Question

Provide two examples of how the immune response to bacterial antigens or toxins can cause severe disease and pathology. For each example, name the disease, the bacterial species, the corresponding bacterial toxin or antigen associated with the disease, and the immune response driving the pathology.

Answer 1

•AIDS

Primary immunodeficiencies (PIDs) are due to genetic defects that compromise innate and/or adaptive leukocytes or the complement system, whereas secondary immunodeficiencies have an external cause, such as malnutrition or infection with HIV. PIDs are treated by restoration of the missing immune component via immunoglobulin replacement therapy, enzyme replacement therapy, or HSCT. Somatic gene therapy is another therapeutic possibility but remains experimental. The retrovirus HIV causes AIDS in humans, and although treatment has improved greatly, development of an effective vaccine remains elusive. Interaction of HIV gp120 with CD4 and CCR5 or CXCR4 allows viral entry into macrophages, DCs and CD4+ T cells, followed by provirus integration into the genome. When the infected host cell is stimulated, viral transcription and translation produce virions that bud from the cell prior to its death. HIV-specific antibodies and CTLs are insufficient to contain the virus. If untreated, HIV causes mononucleosis-like illness followed by asymptomatic latency, viral reactivation, and then death due to opportunistic infections or malignancy. Treatment with antiretroviral drugs extends life but does not eliminate HIV. Factors confounding HIV vaccine development include antigenic variation, T cell depletion, and a lack of suitable animal models.

•Human T cell Lymphocytotropic virus (HTLV-1)

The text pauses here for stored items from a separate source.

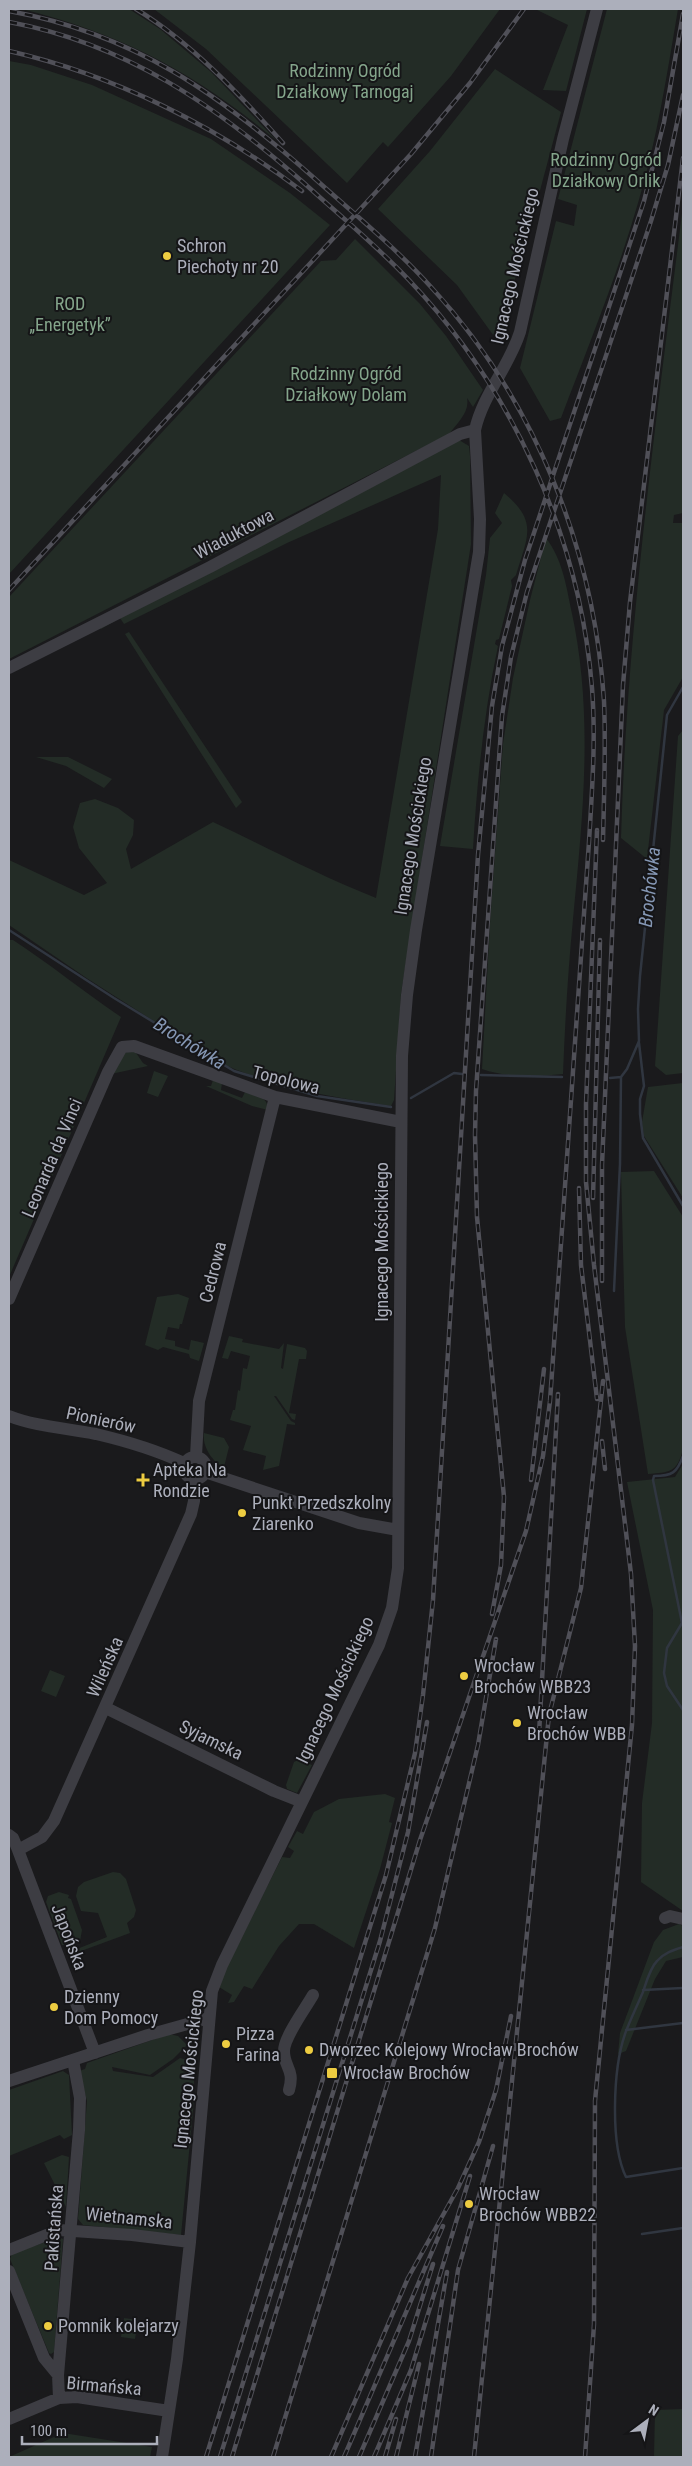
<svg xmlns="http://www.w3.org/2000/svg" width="692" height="2466" font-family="'Roboto Condensed',sans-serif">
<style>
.green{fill:#232c26}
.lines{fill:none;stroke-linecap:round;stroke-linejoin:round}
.stream{stroke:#303640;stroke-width:2.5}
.minor{stroke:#3d3d43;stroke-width:12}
.rail-casing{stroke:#505058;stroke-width:4.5}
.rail{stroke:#151517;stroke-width:2.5;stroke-dasharray:8;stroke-linecap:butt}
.poi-dot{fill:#edcc41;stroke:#151517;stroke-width:2}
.labels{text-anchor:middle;stroke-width:4;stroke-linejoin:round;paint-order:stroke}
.park-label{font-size:18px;fill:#84a58b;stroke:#151517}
.poi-label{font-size:18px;fill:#acafbb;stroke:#151517;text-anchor:start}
.street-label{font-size:18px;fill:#acafbb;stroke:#151517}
.water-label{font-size:19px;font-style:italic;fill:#8597b4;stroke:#151517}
</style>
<rect width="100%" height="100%" fill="#1a1a1c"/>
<!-- green -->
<path class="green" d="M22,9H129L160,29L211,72L276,140C196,74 123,34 22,9Z
M154,9H500L451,76L388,147L383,142L347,183L206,49Z
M535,9H587L566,91L543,90L568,25Z
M607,9H678C667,74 657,140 638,203C617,276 588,347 561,418L550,421L520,368L556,221L574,226L577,205L558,199Z
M9,61L31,65L92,85L211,139L290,193L330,225L9,574Z
M495,69L561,112L523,254L496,339L457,285L378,209L430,151Z
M683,205V513L674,515L673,523H683V677L664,710L647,859L621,838C627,626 657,415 683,205Z
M355,239L420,304L446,336L483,390L473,407L467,398C470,412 457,423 449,434L9,659V597L321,261L336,260Z
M459,440L469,446L470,456L471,544L401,994L394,1100L391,1106C331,1097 273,1087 218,1062L88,979L9,925V860L84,895L107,883L79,848L73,827L80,803L95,799L118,808L134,820L133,835L126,849L131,869L213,822C268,848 320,876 376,898L438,529L441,475L287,543L124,624L120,618L101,629L100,625Z
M504,493C539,522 527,537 516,575L511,580L512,586L499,639L496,640L495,644L498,646C484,712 477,781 473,849L440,846L486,575L490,538L502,523L495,513Z
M546,538C562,559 566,584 571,609C594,712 583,815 573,919C568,971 565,1022 563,1074C536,1077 508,1078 482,1069L490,923L503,744L513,678L530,600Z
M129,632L242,802L236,808L125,634Z
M683,730V1073L666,1075L655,1066L678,736Z
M36,757H68L112,779L104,788L66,766Z
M9,940H13C50,964 84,992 121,1017L9,1277Z
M134,1050L143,1063L148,1066L111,1074L121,1054Z
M154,1071L168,1076L158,1097L147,1093Z
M213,1080L222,1083L221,1090L242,1098L245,1092C256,1096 268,1096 268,1110L252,1106L206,1086H211Z
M683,1083V1198L644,1136L642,1122L648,1087Z
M654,1171L683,1217V1449C677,1473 670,1472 648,1474L625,1327L621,1172Z
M178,1294L189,1298L182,1324H180L179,1329L168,1327L165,1339L175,1341V1346L189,1350L191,1340L204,1343L199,1361L190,1358L189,1354L163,1347L158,1350L145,1345L157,1297Z
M229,1336L243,1339L242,1342L279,1349L284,1343L281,1368L283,1369L287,1344L305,1348L307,1351L306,1359H299L289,1413L296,1414L295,1420L292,1419L276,1396H274L291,1421L295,1423V1425L287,1424L279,1466L263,1470L266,1456L243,1450L251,1426L230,1420L233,1410H235L238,1390L240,1391L243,1368L247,1369L250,1356L231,1351L228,1359L222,1358Z
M204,1433L224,1438L229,1447L224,1467C212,1462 202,1446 204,1433Z
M683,1464V1911L641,1882L642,1803L652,1723L653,1610L627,1482L675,1477Z
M50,1670L65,1676L56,1697L41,1691Z
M298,1760L312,1765L297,1793L287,1789L286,1785L294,1762Z
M385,1794L395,1798L389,1822L392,1823L380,1869L354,1948L314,1924H299L279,1946L252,1989L244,1986L234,2002L228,2003L232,1995L219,1987L218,1984L282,1857L290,1858L294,1851L288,1847L297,1831L303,1834L314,1812L318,1810L339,1799Z
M113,1872L120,1873L126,1879L136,1910L134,1917L127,1923L130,1933L73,1954L72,1951L107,1937L98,1913L81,1911L76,1896L78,1887L84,1882Z
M59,1892L69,1895L68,1898L71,1899L82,1930L80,1941L70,1945H62L46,1902L48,1896Z
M679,1924L683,1926V1957L666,1961L655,1979L626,2051L618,2054L620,2033L654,1942L663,1930Z
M169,2034L178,2036L187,2045L173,2059L150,2075L112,2067L113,2071L153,2077L180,2058L194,2062V2101L181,2235L83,2225L78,2219L87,2101L79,2071L85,2069L87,2063Z
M63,2071L69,2075L72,2135L64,2139L60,2135L9,2156V2090Z
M62,2155L69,2157L66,2207L44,2163Z
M59,2237L63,2239L54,2352L51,2354L49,2353L10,2259L12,2254Z
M124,2318L138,2320L135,2339L121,2337Z
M683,2409V2457H654L655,2410Z
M63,2433L152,2447L150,2457H9Z"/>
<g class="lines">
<!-- stream -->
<path class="stream" d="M9,930L114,998L234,1071L317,1096L391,1107
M639,1043L644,1086L640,1099V1114L643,1138L683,1206
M481,1075L562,1077
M610,1078L621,1077L627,1069L639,1041L638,1009L640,976L667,715L683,687
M411,1098L454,1073L462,1074
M614,1291L620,1164L621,1077
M683,1456C677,1473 672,1476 654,1476L653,1480L682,1623L667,1648L664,1673L667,1686L683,1710
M683,1947C673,1950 664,1953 657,1961C650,1968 646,1983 643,1992C637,2006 630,2020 625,2034C613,2069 610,2144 626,2177L683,2168
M643,1990L683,1988
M626,2030L683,2023
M642,2234L683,2228"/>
<!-- minor -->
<path class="minor" d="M9,668L210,567L460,434L475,430
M9,1299L108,1072L122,1047L134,1046L275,1097L401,1122
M9,1416C37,1427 67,1428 96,1434C126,1441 156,1450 184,1463
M196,1456L199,1401L275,1097
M184 1468a11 11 0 1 1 22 0a11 11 0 1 1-22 0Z
M205,1472L359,1523L398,1530
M106,1708L274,1791L302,1802
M9,1835L13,1838L18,1850L95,2053
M18,1850L42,1837L54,1821L191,1514L194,1501L195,1479
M665,1918L670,1916L683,1919
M9,2081L148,2035L209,2018
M289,2090C295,2069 284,2068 284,2051C284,2037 305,2009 313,1995
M9,2250L59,2230L132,2235L190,2242
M9,2271L44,2358L58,2375
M59,2398L58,2375L79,2130L80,2098L73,2060
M9,2419L59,2398L77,2397L169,2411
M162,2457L177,2359L190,2242L212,1991L222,1965L379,1645L392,1608L398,1568L402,1056L407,995L416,930L479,552L480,519L475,430C483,394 509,367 520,332L563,139L597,9"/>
<defs>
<path id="rail" d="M136,9C193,44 239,94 283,143
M9,11C135,34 219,94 313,177C353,213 395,247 431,287C535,400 594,549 604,701C606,747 604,794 603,840
M9,22C127,44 216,106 304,183C339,215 376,245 409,280C513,390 580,537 592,688C596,740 592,791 589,842L550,1401L543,1456L526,1531L420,1840L232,2457
M9,51C114,75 216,126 302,191
M9,590L411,154L470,83L524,9
M579,1188L581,1265L597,1399
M593,1198L600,940
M602,1281V1165L623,685L630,602L683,158
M602,1441L605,1469
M531,1480L544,1369
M492,1614L501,1565L504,1497L477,1217L475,1135L476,1091L502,716L511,657L527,592L651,221L668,165L683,95
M539,1734L558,1394
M206,2457L386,1875L415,1753L423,1695L433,1600L478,855L492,706L502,646L525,560L644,201L664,122L683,14
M220,2457L380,1941L408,1832L427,1722
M273,2457L435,1928L478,1745L496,1639
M331,2457L408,2278L458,2188L479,2142L496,2090L511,2016
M344,2457L443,2226
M359,2457L409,2341L433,2264
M374,2457L411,2370L470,2176
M385,2457L396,2419
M396,2457L419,2364
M415,2457L447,2272
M431,2457L458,2270L493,2146
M474,2457L549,1715L581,1588L603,1381
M585,2457L594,2324L595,2101L632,1725L635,1646L631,1574L594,1265L586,1182V1104L597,830"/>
</defs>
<!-- rail casing -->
<use href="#rail" class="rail-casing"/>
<!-- rail -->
<use href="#rail" class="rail"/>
</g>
<!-- markers -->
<g class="poi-dot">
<circle cx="167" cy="256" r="5"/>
<path d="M140.5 1472.5h5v5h5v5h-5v5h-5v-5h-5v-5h5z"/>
<circle cx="242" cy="1513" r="5"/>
<circle cx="464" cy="1676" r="5"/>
<circle cx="517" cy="1723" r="5"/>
<circle cx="54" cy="2007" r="5"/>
<circle cx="226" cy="2044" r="5"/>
<circle cx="309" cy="2050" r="5"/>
<rect x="326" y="2067" width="12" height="12" rx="2.5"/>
<circle cx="469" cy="2204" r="5"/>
<circle cx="48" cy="2326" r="5"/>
</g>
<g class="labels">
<!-- park labels -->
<g class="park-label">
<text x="345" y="77">Rodzinny Ogród<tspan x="345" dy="21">Działkowy Tarnogaj</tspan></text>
<text x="606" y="166">Rodzinny Ogród<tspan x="606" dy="21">Działkowy Orlik</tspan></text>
<text x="70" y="310">ROD<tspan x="70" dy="21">„Energetyk”</tspan></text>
<text x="346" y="380">Rodzinny Ogród<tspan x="346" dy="21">Działkowy Dolam</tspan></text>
</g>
<!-- poi labels -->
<g class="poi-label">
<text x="177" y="252">Schron<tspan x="177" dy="21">Piechoty nr 20</tspan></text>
<text x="153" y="1476">Apteka Na<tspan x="153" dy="21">Rondzie</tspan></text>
<text x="252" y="1509">Punkt Przedszkolny<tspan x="252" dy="21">Ziarenko</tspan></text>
<text x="474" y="1672">Wrocław<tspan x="474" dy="21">Brochów WBB23</tspan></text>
<text x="527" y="1719">Wrocław<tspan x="527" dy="21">Brochów WBB</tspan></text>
<text x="64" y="2003">Dzienny<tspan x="64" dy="21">Dom Pomocy</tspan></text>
<text x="236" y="2040">Pizza<tspan x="236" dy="21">Farina</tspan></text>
<text x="319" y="2056">Dworzec Kolejowy Wrocław Brochów</text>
<text x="343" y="2079">Wrocław Brochów</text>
<text x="479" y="2200">Wrocław<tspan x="479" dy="21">Brochów WBB22</tspan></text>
<text x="58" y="2332">Pomnik kolejarzy</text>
</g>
<!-- street labels -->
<g class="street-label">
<text transform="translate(515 266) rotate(-77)" y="6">Ignacego Mościckiego</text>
<text transform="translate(234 534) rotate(-28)" y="6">Wiaduktowa</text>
<text transform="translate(413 836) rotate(-81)" y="6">Ignacego Mościckiego</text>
<text transform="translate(286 1080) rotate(14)" y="6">Topolowa</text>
<text transform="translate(52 1158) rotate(-67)" y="6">Leonarda da Vinci</text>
<text transform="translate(382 1242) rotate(-90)" y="6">Ignacego Mościckiego</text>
<text transform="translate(213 1272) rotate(-76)" y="6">Cedrowa</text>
<text transform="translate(101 1420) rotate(12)" y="6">Pionierów</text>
<text transform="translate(105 1667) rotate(-66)" y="6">Wileńska</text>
<text transform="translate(335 1690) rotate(-65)" y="6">Ignacego Mościckiego</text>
<text transform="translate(211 1740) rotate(26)" y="6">Syjamska</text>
<text transform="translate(69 1937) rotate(69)" y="6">Japońska</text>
<text transform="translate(189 2069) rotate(-84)" y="6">Ignacego Mościckiego</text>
<text transform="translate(129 2218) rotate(6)" y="6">Wietnamska</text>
<text transform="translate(54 2228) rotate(-86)" y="6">Pakistańska</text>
<text transform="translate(104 2386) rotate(5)" y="6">Birmańska</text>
</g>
<!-- water labels -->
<g class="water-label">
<text transform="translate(649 887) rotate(-84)" y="7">Brochówka</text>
<text transform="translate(190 1043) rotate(32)" y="7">Brochówka</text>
</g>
</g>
<!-- border -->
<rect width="692" height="2466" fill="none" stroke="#acafbb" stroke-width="20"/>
<!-- north arrow -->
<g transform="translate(647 2421) rotate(32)" stroke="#151517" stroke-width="4" paint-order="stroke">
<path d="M0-4L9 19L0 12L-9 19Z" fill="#acafbb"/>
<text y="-8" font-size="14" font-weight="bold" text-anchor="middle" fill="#acafbb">N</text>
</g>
<!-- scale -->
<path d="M22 2436v8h135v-8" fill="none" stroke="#acafbb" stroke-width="2.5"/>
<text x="30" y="2436" font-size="15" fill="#acafbb" stroke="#151517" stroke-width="4" paint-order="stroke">100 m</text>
</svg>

Infection by the HTLV-1 induces activation and intense cellular proliferation of infected T lymphocytes. This phenomenon is related mainly to the function of the virus' Tax gene, whose property is to transactivate IL-2 and IL-2-receptor genes. These T-cell proliferation anomalies may lead to the appearance of leukemia in adult T cells. Indiscriminate cell proliferation may also provoke an expansion of self-reactive T cells and accentuated secretion of pro-inflammatory cytokines like TNF-alpha. These abnormalities may associate with cutaneous and neurological tissue lesions.23

Owing to the strong Th1 cell activation in HTLV-1 infection, there is reduced production of IL-4 and IL-5, and a drop in IgE synthesis, in mastocytes and in eosinophil activation. Both these components are features of the protective response against helminthes. Accordingly, there exists a higher prevalence of schistosomiasis and strongyloidiases in patients infected by HTLV-1.24 There may also be a dissemination of S. stercoralis with severe forms of strongyloidiasis.